[WELLINGTON] New Zealand's central bank on Wednesday warned of significant risks from sky-rocketing house prices, noting new mortgage lending restrictions might be needed if property prices continue to accelerate.
The Reserve Bank of New Zealand's (RBNZ) fears of a debt-fuelled property bubble suggest it is likely done cutting interest rates, after easing to a record low of 1.75 per cent earlier this month.
The RBNZ has already raised 'loan-to-value' ratios (LVRs) to 40 per cent on investment properties and is seeking powers to impose lending restrictions based on borrowers' debt-to-income (DTI) ratios.
"On housing risks specifically, the RBNZ certainly isn't claiming victory despite signs that the Auckland market is cooling and LVR restrictions have improved bank resilience to price falls," said Philip Borkin, senior economist at ANZ.
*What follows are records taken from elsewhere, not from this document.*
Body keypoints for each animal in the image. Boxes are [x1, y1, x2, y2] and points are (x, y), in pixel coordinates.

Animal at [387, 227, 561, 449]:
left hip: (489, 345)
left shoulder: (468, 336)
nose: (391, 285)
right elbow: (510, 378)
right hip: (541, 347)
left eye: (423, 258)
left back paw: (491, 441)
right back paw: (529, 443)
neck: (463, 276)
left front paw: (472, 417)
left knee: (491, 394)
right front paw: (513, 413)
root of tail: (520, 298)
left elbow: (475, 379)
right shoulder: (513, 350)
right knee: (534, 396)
"The risks discussed reinforce that the cash rate is likely on hold for the foreseeable future."
Speaking after the bank released its semi-annual report on the health of the banking sector, RBNZ governor Graeme Wheeler said he would meet with the Finance Minister Bill English in "a couple of weeks" to discuss whether lending restrictions based on debt-to-income ratios could be added to its policy toolkit.
While the bank did not propose using such measures at present, DTIs could be warranted if housing market imbalances were to deteriorate further, Wheeler said.
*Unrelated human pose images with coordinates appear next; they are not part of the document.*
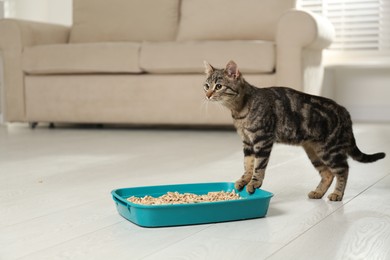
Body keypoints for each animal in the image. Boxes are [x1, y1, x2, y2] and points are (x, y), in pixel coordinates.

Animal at [206, 61, 386, 201]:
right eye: (206, 85)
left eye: (219, 86)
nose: (207, 95)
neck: (239, 111)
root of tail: (345, 111)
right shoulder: (247, 142)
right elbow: (248, 164)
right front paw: (244, 180)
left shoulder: (262, 140)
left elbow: (259, 165)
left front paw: (254, 183)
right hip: (314, 152)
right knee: (328, 173)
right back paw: (318, 192)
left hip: (329, 149)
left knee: (343, 169)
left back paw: (337, 194)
House price to income ratios in Auckland, New Zealand's biggest city, were among the highest in the world, the RBNZ said.
The bank also said high farm debt left the dairy sector vulnerable to future shocks, despite expecting the average farm to return to profit this season.
After rising steadily from 2008 to scale record highs in 2013, global dairy prices dropped sharply because of slowing economic growth in China, New Zealand's top export market, and a global oversupply of milk product.
Dairy prices have rebounded about 50 per cent since July, but remain well below their highs.
Overall, the banking system had strong capital levels to withstand shocks, the RBNZ said, but sounded a note of caution on the banks' high reliance on offshore wholesale funding.
"Banks could become more susceptible to increased funding costs and reduced access to funding in the event of heightened financial market volatility."